When Coach Sportier arrived in 1990, teams like Georgia and Auburn were traditional division one teams and had to go to four and five sets of touchdowns and throw the ball on the edge of the field. So a big foul not only affects the opponent’s defense, but also makes him hold the field and score a goal every time he has the ball – as USL did last year.

Florida set the tone for their attack in Week 1 against Ole Miss, with a school record of 624 yards attack in total. Florida’s 571 yards against Georgia last Saturday, the longest allowed length for the Georgian defense since 2001, when the Alligators had reached 584 yards in the athlete’s final season as head coach. Mullen really needed a win, not only because he was 0-2 against the Bulldogs as head coach, but also because a loss would almost exclude Florida from the championship.

When the final seconds were over, Mullen celebrated it with his players on the field and then jumped into the stands to celebrate with the other fans. Video players in the dressing room made Mullen dance during a long-awaited holiday. Spurrier watched the game from the press gallery and said it was a good day for all the alligators and also for coach Mullen.
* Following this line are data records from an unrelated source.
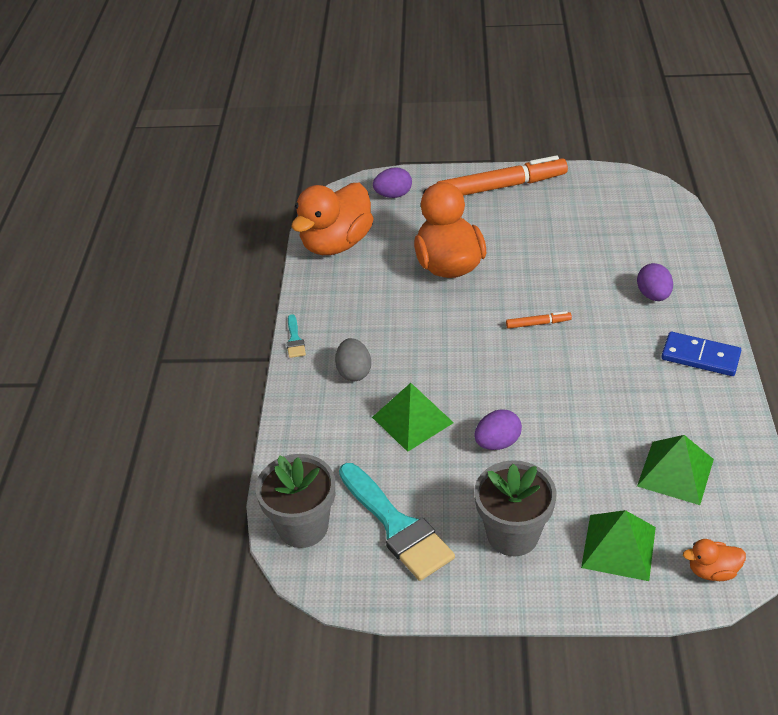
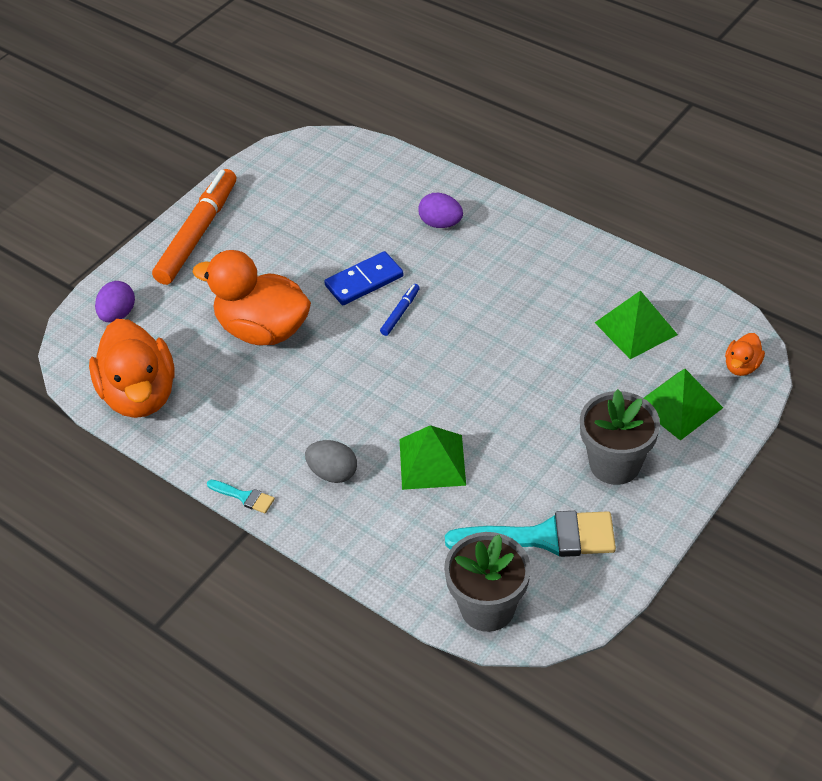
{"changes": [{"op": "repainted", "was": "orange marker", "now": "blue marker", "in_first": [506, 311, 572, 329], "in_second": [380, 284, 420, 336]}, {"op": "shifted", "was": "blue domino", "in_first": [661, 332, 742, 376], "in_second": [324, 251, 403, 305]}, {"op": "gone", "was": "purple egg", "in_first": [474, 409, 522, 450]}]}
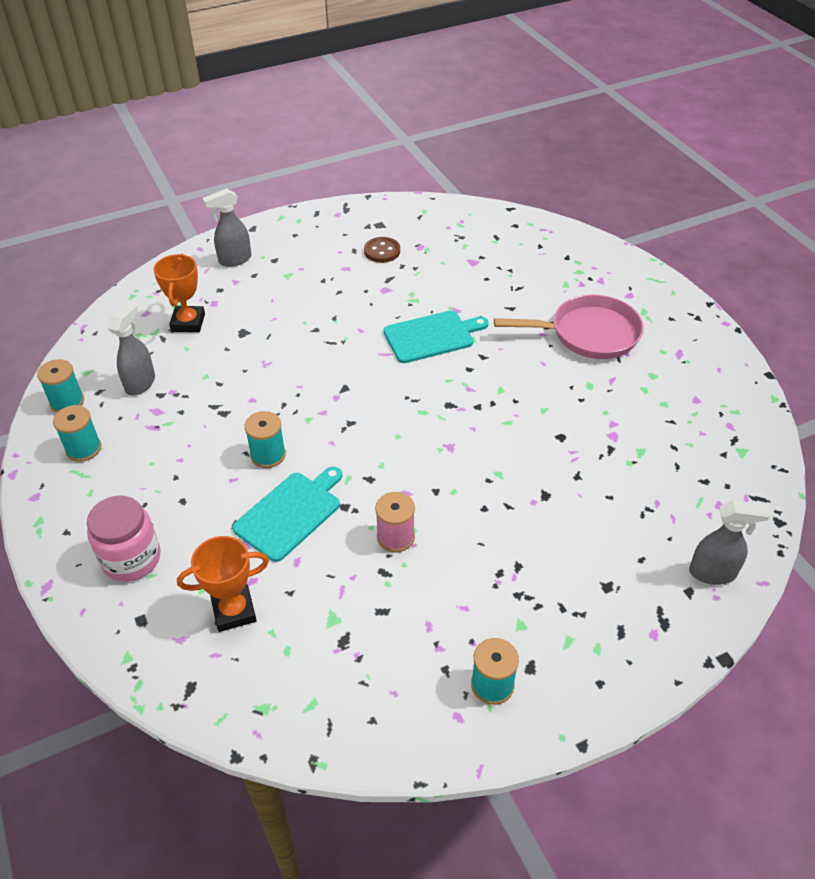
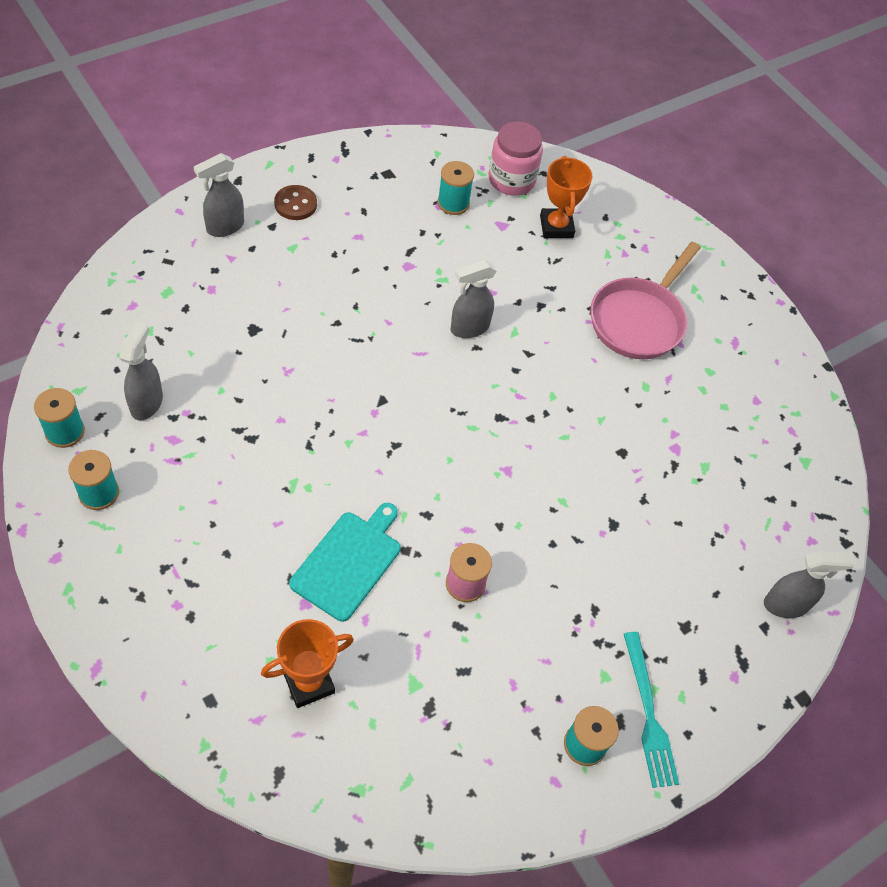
{"changes": [{"op": "shifted", "was": "brown button", "in_first": [364, 237, 400, 263], "in_second": [274, 185, 317, 220]}, {"op": "shifted", "was": "orange trophy", "in_first": [153, 254, 205, 332], "in_second": [540, 156, 592, 238]}, {"op": "rotated", "was": "pink pan", "in_first": [494, 295, 644, 359], "in_second": [590, 242, 701, 359], "clockwise": 135}, {"op": "swapped", "was": "turquoise cutting board", "now": "grey spray bottle", "in_first": [383, 310, 489, 363], "in_second": [451, 260, 497, 338]}, {"op": "shifted", "was": "turquoise spool", "in_first": [244, 411, 286, 468], "in_second": [438, 161, 474, 215]}, {"op": "shifted", "was": "pink jar", "in_first": [87, 495, 160, 582], "in_second": [488, 121, 543, 196]}, {"op": "new", "now": "turquoise fork", "in_second": [624, 632, 679, 788]}]}
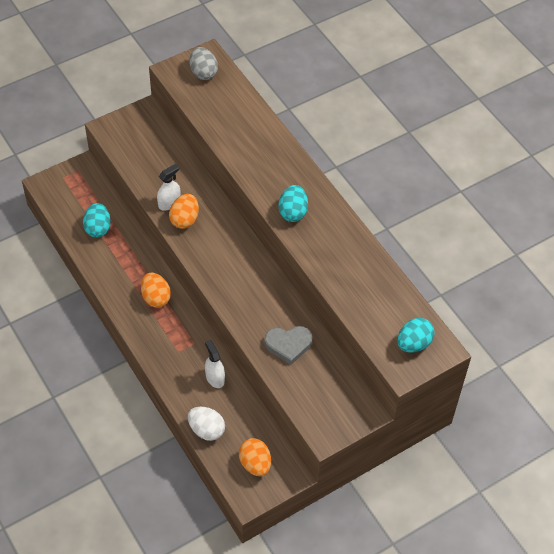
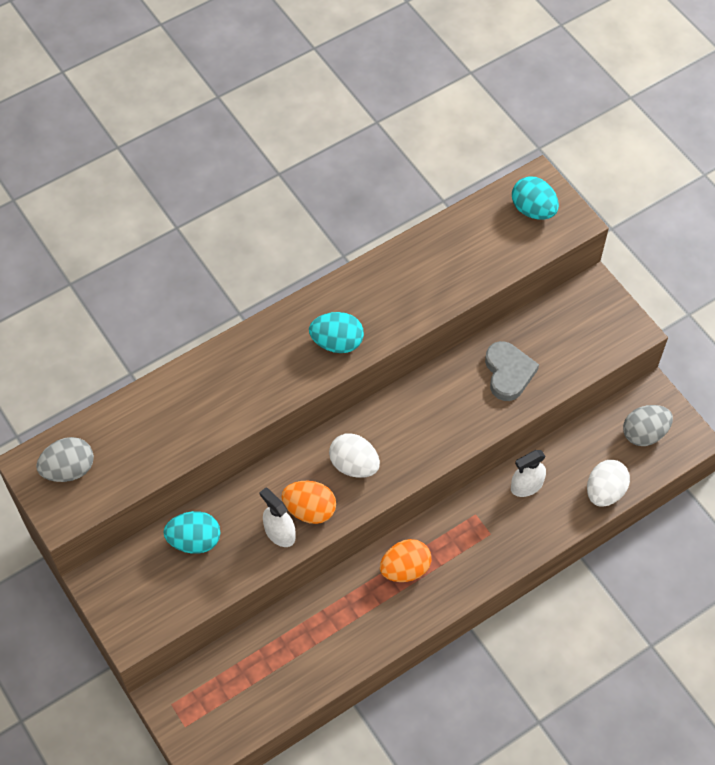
{"changes": [{"op": "shifted", "was": "turquoise egg", "in_first": [83, 203, 111, 238], "in_second": [163, 511, 220, 554]}, {"op": "repainted", "was": "orange egg", "now": "grey egg", "in_first": [239, 438, 271, 476], "in_second": [623, 405, 673, 446]}, {"op": "new", "now": "white egg", "in_second": [329, 434, 380, 478]}]}
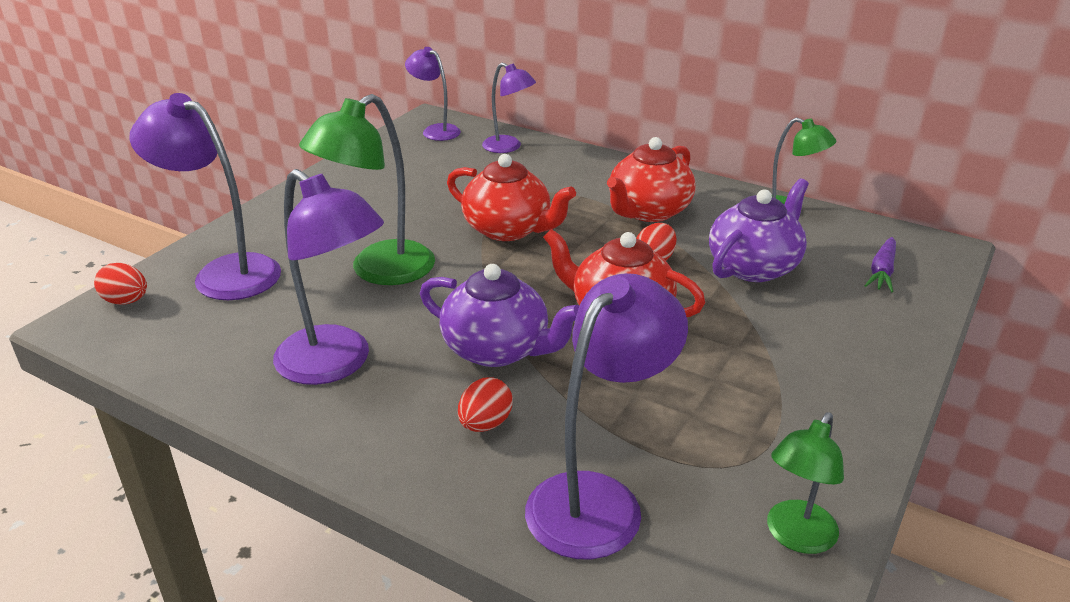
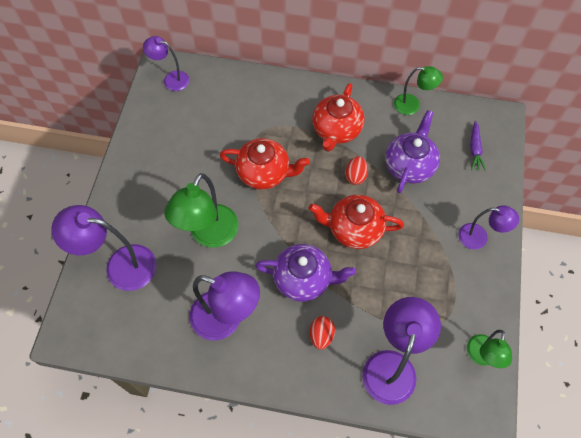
{"changes": [{"op": "shifted", "was": "purple lamp", "in_first": [482, 63, 536, 153], "in_second": [458, 205, 519, 249]}, {"op": "gone", "was": "red egg", "in_first": [94, 263, 147, 305]}]}
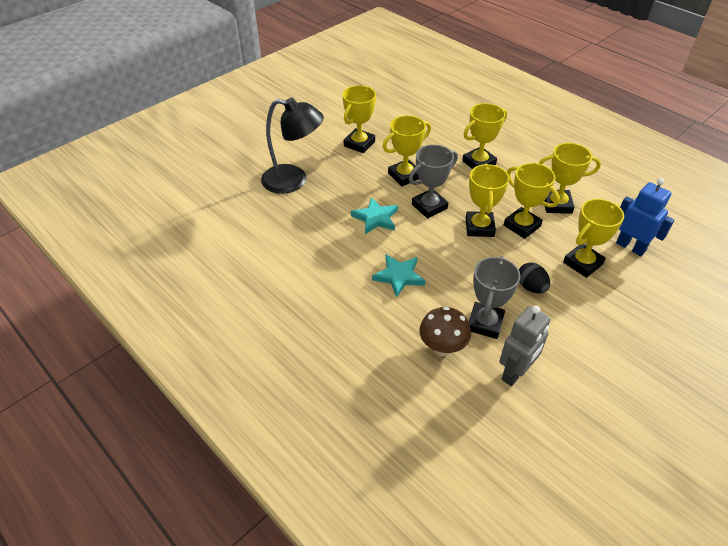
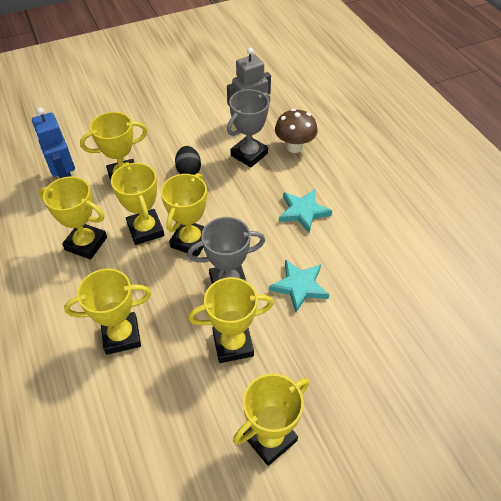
{"changes": [{"op": "gone", "was": "black lamp", "in_first": [261, 98, 324, 194]}]}
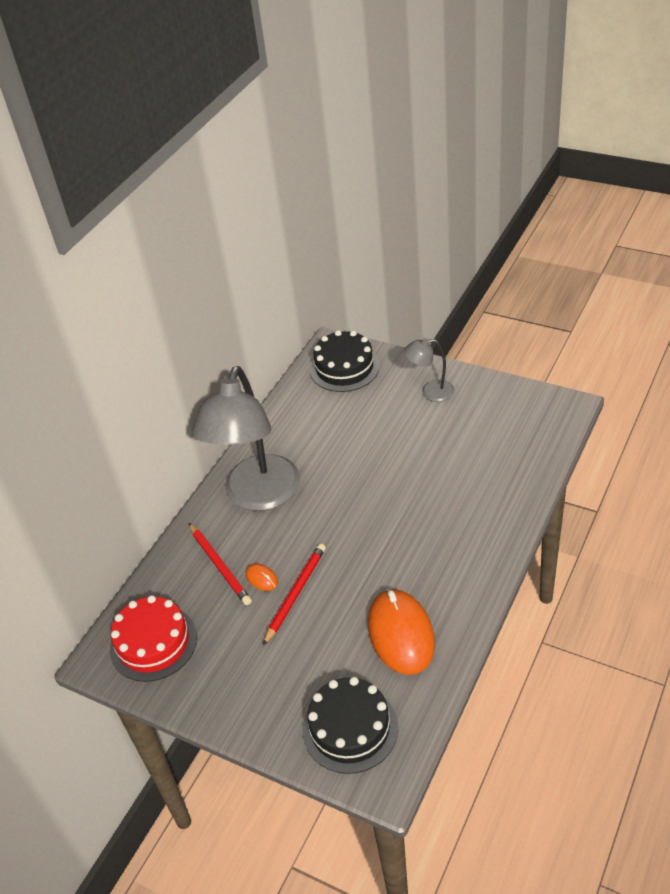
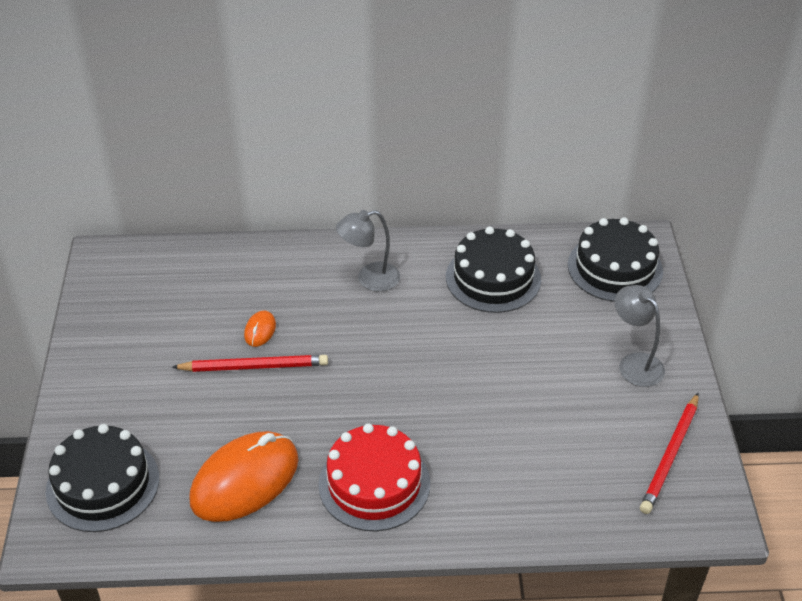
{"changes": [{"op": "scaled", "was": "grey lamp", "in_first": [192, 366, 300, 511], "in_second": [336, 210, 400, 292], "ratio": 0.45}, {"op": "shifted", "was": "red pencil", "in_first": [189, 523, 252, 605], "in_second": [640, 393, 699, 514]}, {"op": "shifted", "was": "red cake", "in_first": [110, 595, 197, 682], "in_second": [318, 423, 430, 531]}, {"op": "new", "now": "black cake", "in_second": [446, 226, 541, 313]}]}
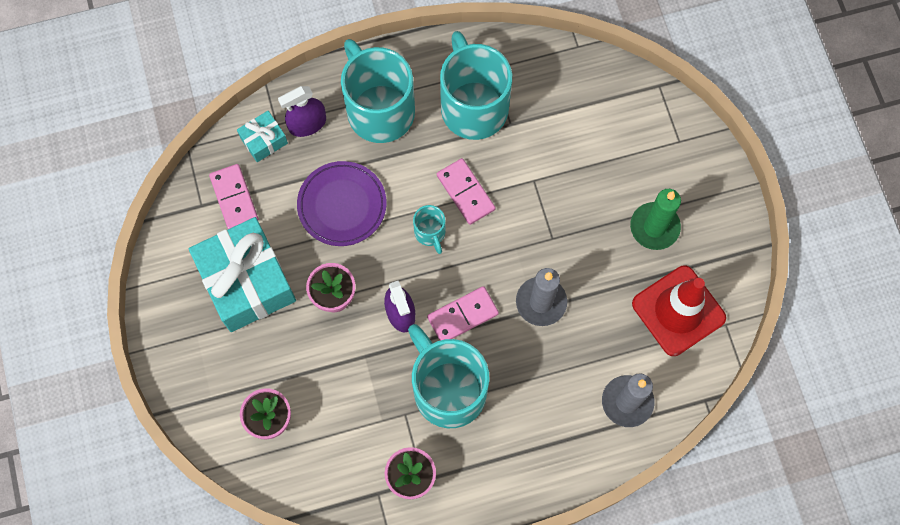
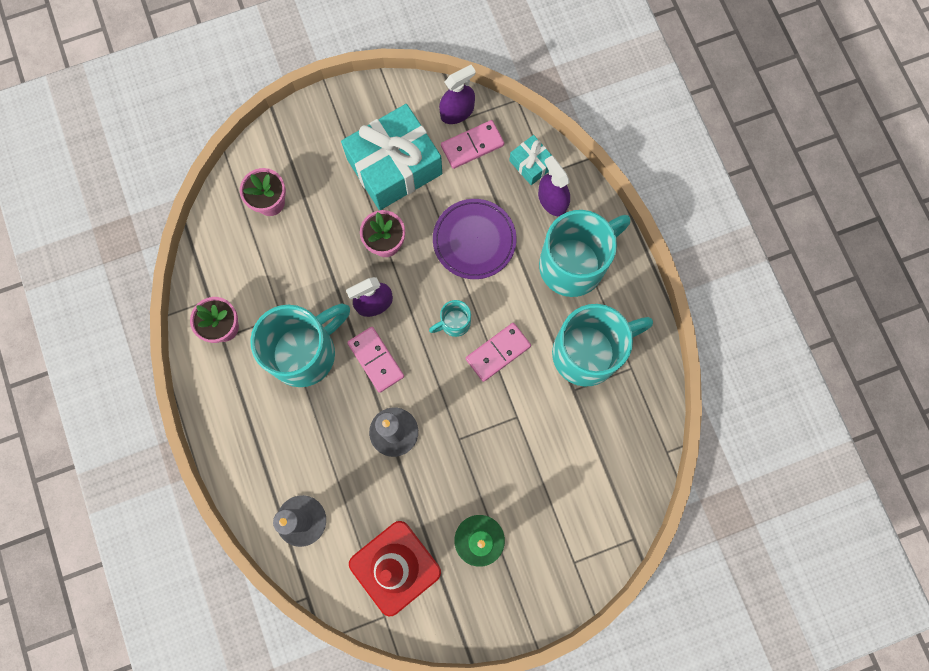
{"changes": [{"op": "new", "now": "purple spray bottle", "in_second": [439, 65, 476, 124]}]}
Sunday morning vote #UFvsUGA

– 8. Alligator football (@GatorsFB) November 2020.

But the work is still ahead of us, especially if this team wants to do the most important thing the Surrier teams have done: bring home the championship.

We put ourselves in a good position in the middle of the season, Mullen said. We still have our own destiny when it comes to what we can and want to achieve this year, but every great team will improve from week to week. The big teams don’t peak in the middle of the season. The large teams reach their peak at the beginning of December and then the beginning of January. That should be our goal and focus this week. If we don’t get better, last week was really irrelevant.